Multiple homebuilders involved in kickback scheme
Sixteen homebuilders across the nation, including Colorado-based MDC Holdings, guaranteed business to a big title insurance company in exchange for kickbacks, Colorado insurance regulators allege.
MDC Holdings, which builds under the name Richmond American Homes, was the only Colorado-based company on the list, according to Erin Toll, the Colorado deputy insurance division commissioner who uncovered the kickbacks.
She told The Denver Post the builders' names were disclosed to the state by First American Title Insurance Co. in Santa Ana, Calif. Last week, the company agreed to pay $24 million refunds stemming from the alleged kickbacks in the five states where it made deals with builders. It admitted no wrongdoing.

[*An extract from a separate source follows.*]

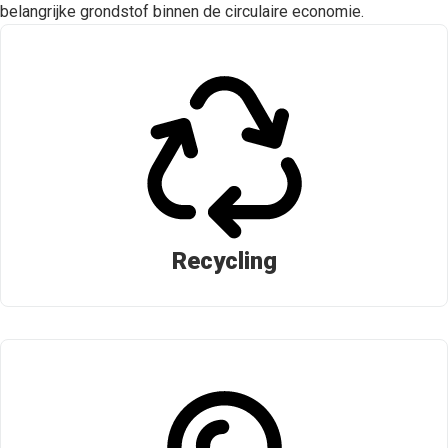
belangrijke grondstof binnen de circulaire economie.
Recycling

The scheme has launched investigations in 15 other states.
Lenders require title insurance to guarantee there are no other ownership claims on a property they are financing.
The arrangements between title companies and homebuilders began in the 1990s when the title firms sought to lock in lucrative deals with builders, mortgage lenders and real estate brokers. In exchange, title insurers would refund part of the premium to builders, lenders and brokers.
Recipients of the kickbacks created reinsurance companies that would purportedly share risks with the title companies -- but they were shams because they never paid a claim, state officials say.
In a Nov. 30 letter to the Colorado Division of Insurance released Wednesday, First American's vice president and attorney James Dufficy said there "was and is no financial necessity" for the company to share risk with the builders, brokers and lenders through the reinsurance companies.
Toll said the scheme also amounted to a discount on title insurance that was unavailable to other insurance buyers, including "average people selling or refinancing a property."
Other builders on the list include Beazer Homes, Engle Homes, John Laing Homes, KB Home, Pulte Homes, Ryland Homes and Shea Homes, all of which have a strong presence in Colorado.
Max Johnson, vice president and general counsel for J.F. Shea Co. Inc., said the company believed the payment scheme was "perfectly legal."